Никос Каввадиас (1910-1975) родился в Российской империи в семье греческого коммерсанта. Семья вернулась в Грецию перед началом Первой мировой войны; закончив гимназию, с восемнадцатилетнего возраста, Никос служил юнгой, а затем матросом на кораблях торгового флота. В 1940 г. был призван на Албанский фронт, в годы немецкой оккупации участвовал в Сопротивлении. После войны вернулся в торговый флот и не расставался с морем до 1974 г. Издал три поэтических сборника и три книги прозы.
Кинжал
Я этот маленький кинжал из африканской стали, —
— такими негры-моряки любили похваляться, —
всегда на поясе ношу: уж больно он мне дорог.
Его в Алжире я купил у некоего старца.
Он крепко мне запомнился, — и помнится доныне, —
торговец, словно вышедший из живописи Гойи, —
как он стоял среди рапир и порванных мундиров
и хрипловатым голосом рассказывал такое:
«Про этот ножик, что тебе, как вижу, приглянулся,
легенды необычные и мрачные гуляют,
и люди говорили мне, что все его владельцы
родного или ближнего однажды убивают.
Сначала дон Базилио зарезал донну Джулию,
свою красавицу-жену, — за то, что изменяла, —
а после граф Антонио избавился от брата, —
коварно, ночью, — с помощью вот этого кинжала;
зарезал друга своего какой-то итальянец,
и некий мавр — любовницу, совсем ещё малютку.
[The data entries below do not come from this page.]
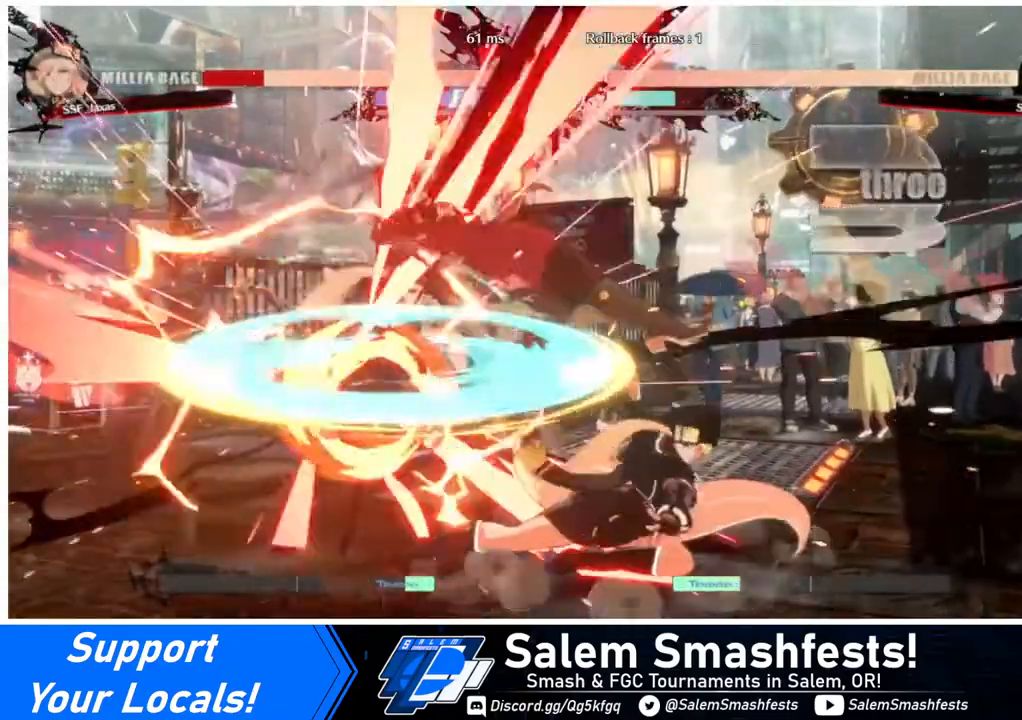
{"buttons": ["DPAD_LEFT"], "events": [[240, "SQUARE", "up"], [240, "TRIANGLE", "up"], [400, "DPAD_DOWN", "up"]]}
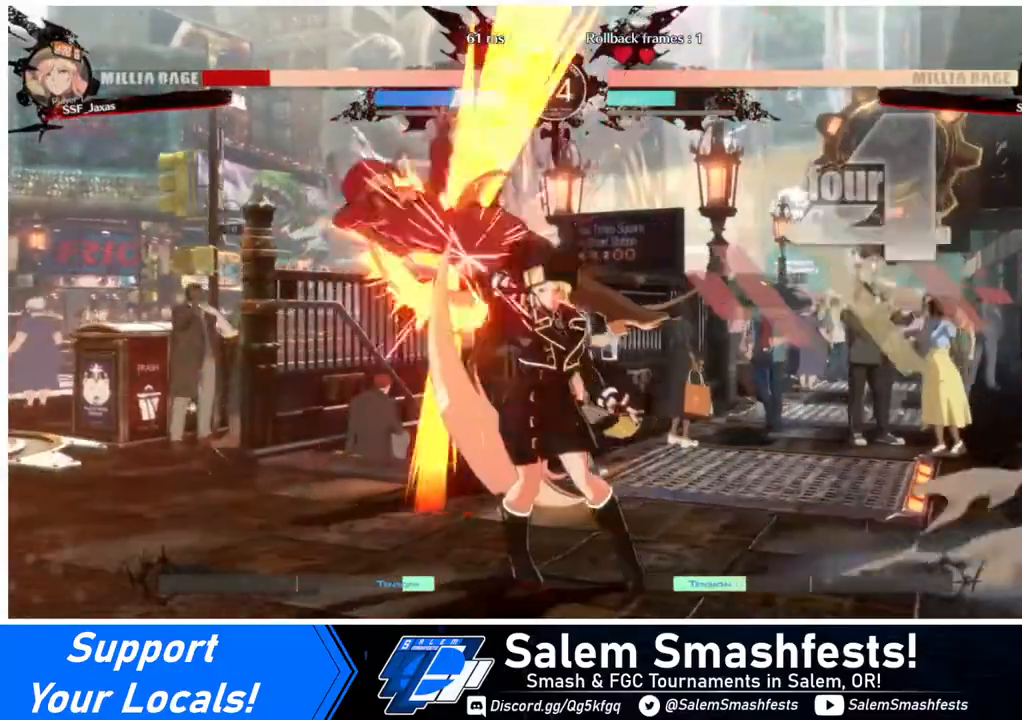
{"buttons": ["DPAD_LEFT"], "events": [[160, "DPAD_DOWN", "down"], [320, "DPAD_DOWN", "up"]]}
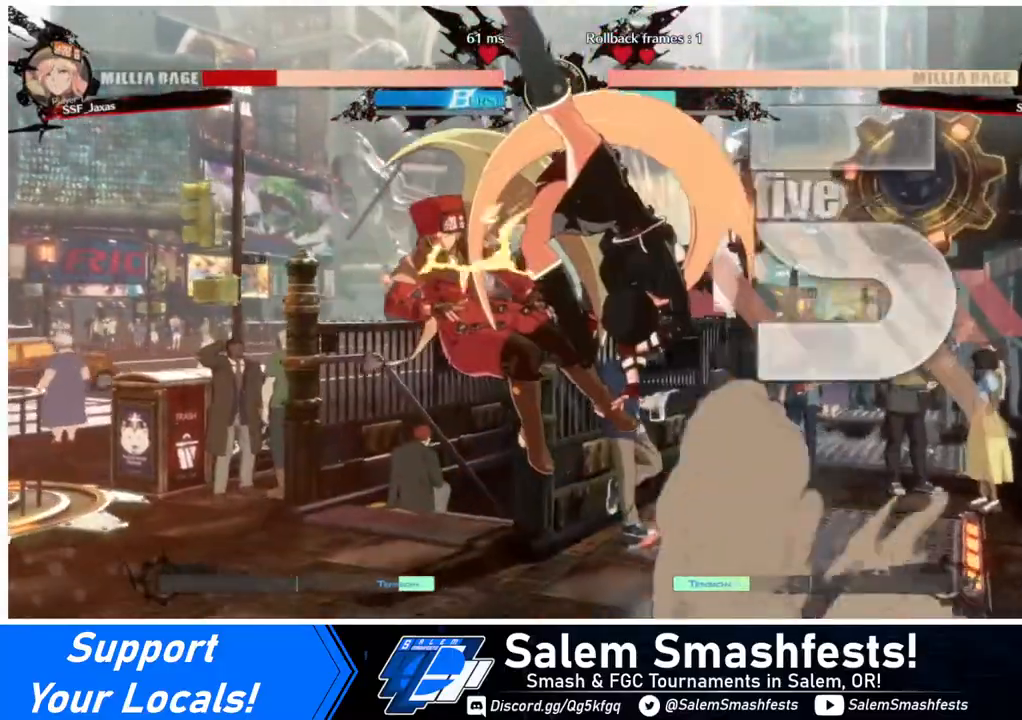
{"buttons": ["DPAD_LEFT"], "events": []}
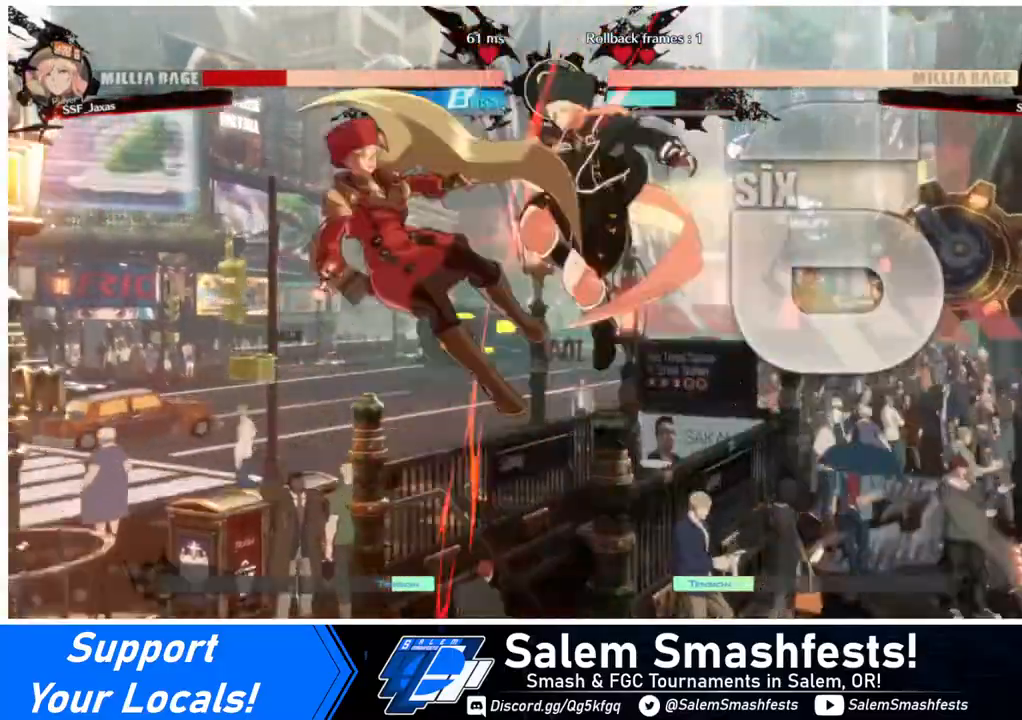
{"buttons": ["DPAD_LEFT"], "events": []}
Вот так, кочуя по рукам, он тут и оказался.
Я много всякого видал, но от него мне жутко.
Ты наклонись да посмотри, там якорёк и вензель.
Он лёгкий, — взвесь-ка, — сотни грамм и то не наберётся.
Но я бы посоветовал взять что-нибудь другое.»
— А сколько просишь? — Франков семь. Бери уж, коль неймётся.
Я этот маленький кинжал всегда ношу с собою;
не мог я не купить его, хотя бы и рискуя.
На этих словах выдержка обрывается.